Die Grüppchen in meiner Familie jedenfalls sind entweder plump, wie: eine, die wo eingebrochen ist, und drei, die (noch) nicht; drei männliche und eine weibliche Person; zwei mit langen Haaren, zwei mit kurzen. Oder etwas subtiler, wie: zwei, die Rechtschreibung verstehen, zwei, die es nicht tun. Zwei, die einen guten Musikgeschmack haben, zwei nicht. Und so weiter. Die Grüppchenbildung beim Essen ist auch lustig, da verhält es sich meistens drei zu eins. Bei Käse zum Beispiel. Ich mag keinen Käse, mochte ihn noch nie und werde ihn leider auch niemals mögen und habe deshalb meinen Kindern niemals Käse verfüttert, weshalb sie auch keinen Käse mögen. Sorry, das geht auf meine Kappe, es ist auch kaum Käse im Haus, denn es ist nun einmal so, dass, wenn der Mann (das Ein-Personen-Käseliebhaberuntergrüppchen) einen Camembert in den Kühlschrank stellt, ich beim Öffnen der Eingangstür einen Würgereiz erleide. Beteuerungen, der Käse sei halt einfach herrlich »reif«, bringen mich nur noch mehr zum Würgen. Entschuldigung, Camembert.

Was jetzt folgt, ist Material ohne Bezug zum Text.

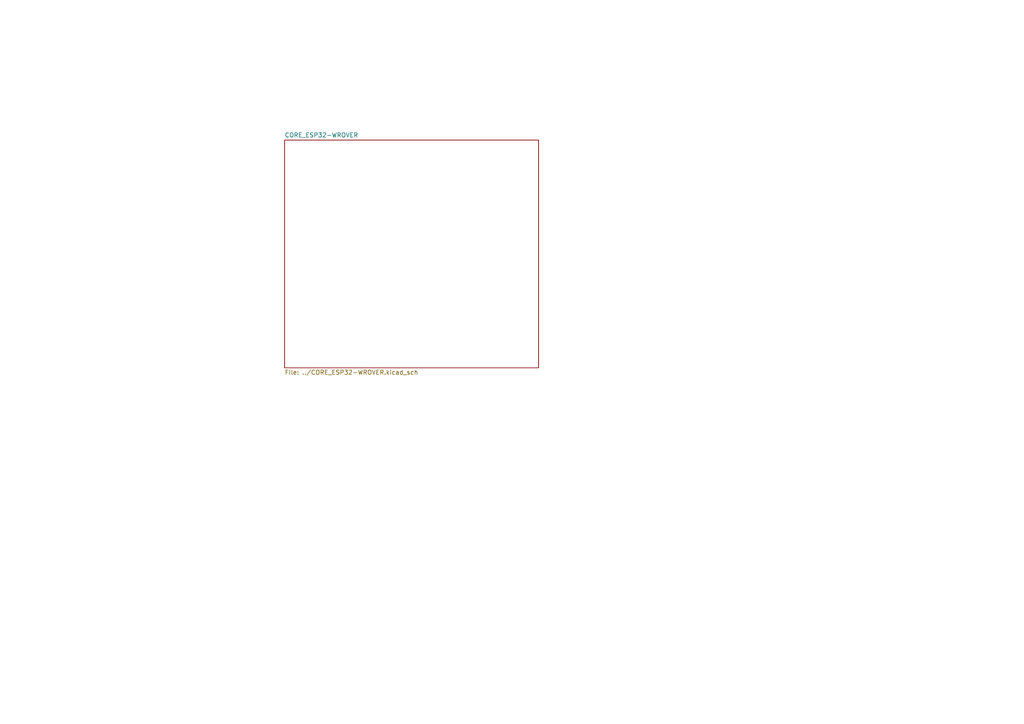
<source format=kicad_sch>
(kicad_sch (version 20230121) (generator eeschema)

  (uuid 532c0392-800e-45cc-8170-6d32f2390e83)

  (paper "A4")

  (title_block
    (title "FujiNet Z80Bus reference design")
    (date "2023-05-13")
    (rev "0.1")
    (company "FujiNet")
  )

  

  (bus_alias "Z80_CONTROL" (members "Z80_CONTROL.RD" "Z80_CONTROL.WR" "Z80_CONTROL.IORQ" "Z80_CONTROL.MEMRQ" "Z80_CONTROL.BUSRQ" "Z80_CONTROL.WAIT" "Z80_CONTROL.ROMCS" "Z80_CONTROL.BUSACK" "Z80_CONTROL.NMI" "Z80_CONTROL.RESET"))

  (sheet (at 82.55 40.64) (size 73.66 66.04) (fields_autoplaced)
    (stroke (width 0.1524) (type solid))
    (fill (color 0 0 0 0.0000))
    (uuid a9fe9d68-be96-4c0b-b148-f082d97c035b)
    (property "Sheetname" "CORE_ESP32-WROVER" (at 82.55 39.9284 0)
      (effects (font (size 1.27 1.27)) (justify left bottom))
    )
    (property "Sheetfile" "../CORE_ESP32-WROVER.kicad_sch" (at 82.55 107.2646 0)
      (effects (font (size 1.27 1.27)) (justify left top))
    )
    (instances
      (project "CORE_ESP32-WROVER_impl"
        (path "/532c0392-800e-45cc-8170-6d32f2390e83" (page "2"))
      )
    )
  )

  (sheet_instances
    (path "/" (page "1"))
  )
)

</source>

Die Söhne lieben es, für einen uns Elternteile Partei zu ergreifen und sich mit theatralischer Geste zu einem Zweiergrüppchen zu verbinden. Beispiel: die Farbe des Toastbrots. »Gell, Mama, wir sind die, die den Toast so richtig schön dunkel mögen.« Der große Sohn hat sich mir schon als sehr kleiner Bub zur Exotische-Früchte-Fraktion angeschlossen. Seine erste große Liebe waren nicht wie bei der anderen Zweierfraktion Bananen (die zählen ja vom Gefühl her schon fast als heimisch, oder?), sondern Granatapfel und Kiwi. Er war direkt süchtig danach. Dann kam seine erste Mango, er drehte völlig durch. Vielleicht, weil es die nur sehr selten gibt. Aber erklär einmal einem Vierjährigen was von CO2-Fußabdruck und allen möglichen anderen Gründen, lieber Äpfel zu kaufen. Seine Besessenheit hat das nur verstärkt, sodass es sogar zur Bildung einer Ein-Kind-Abspaltung kam, der Ananas-aus-der-Dose-Splittergruppe. Er liebt Ananas aus der Dose. Ananas aus der Dose ist seiner Meinung nach auch die bessere Ananas als die frische Ananas und er sagt auch immer ihren vollständigen Namen: Ananas aus der Dose, danach trinkt er den Saft aus derselbigen. Wenn ich im Supermarkt sage, er darf sich etwas aussuchen, läuft er und holt sich Ananas aus der Dose. Ich habe immer eine Ananas aus der Dose auf Vorrat, falls er traurig/müde/kränklich/mit einem Vierer auf die

Deutschschularbeit heimgekommen/hangry ist. Zu meinem Glück ist Ananas aus der Dose völlig geruchsneutral, man stelle sich vor, er hätte sich der Camembert-Gruppe angeschlossen.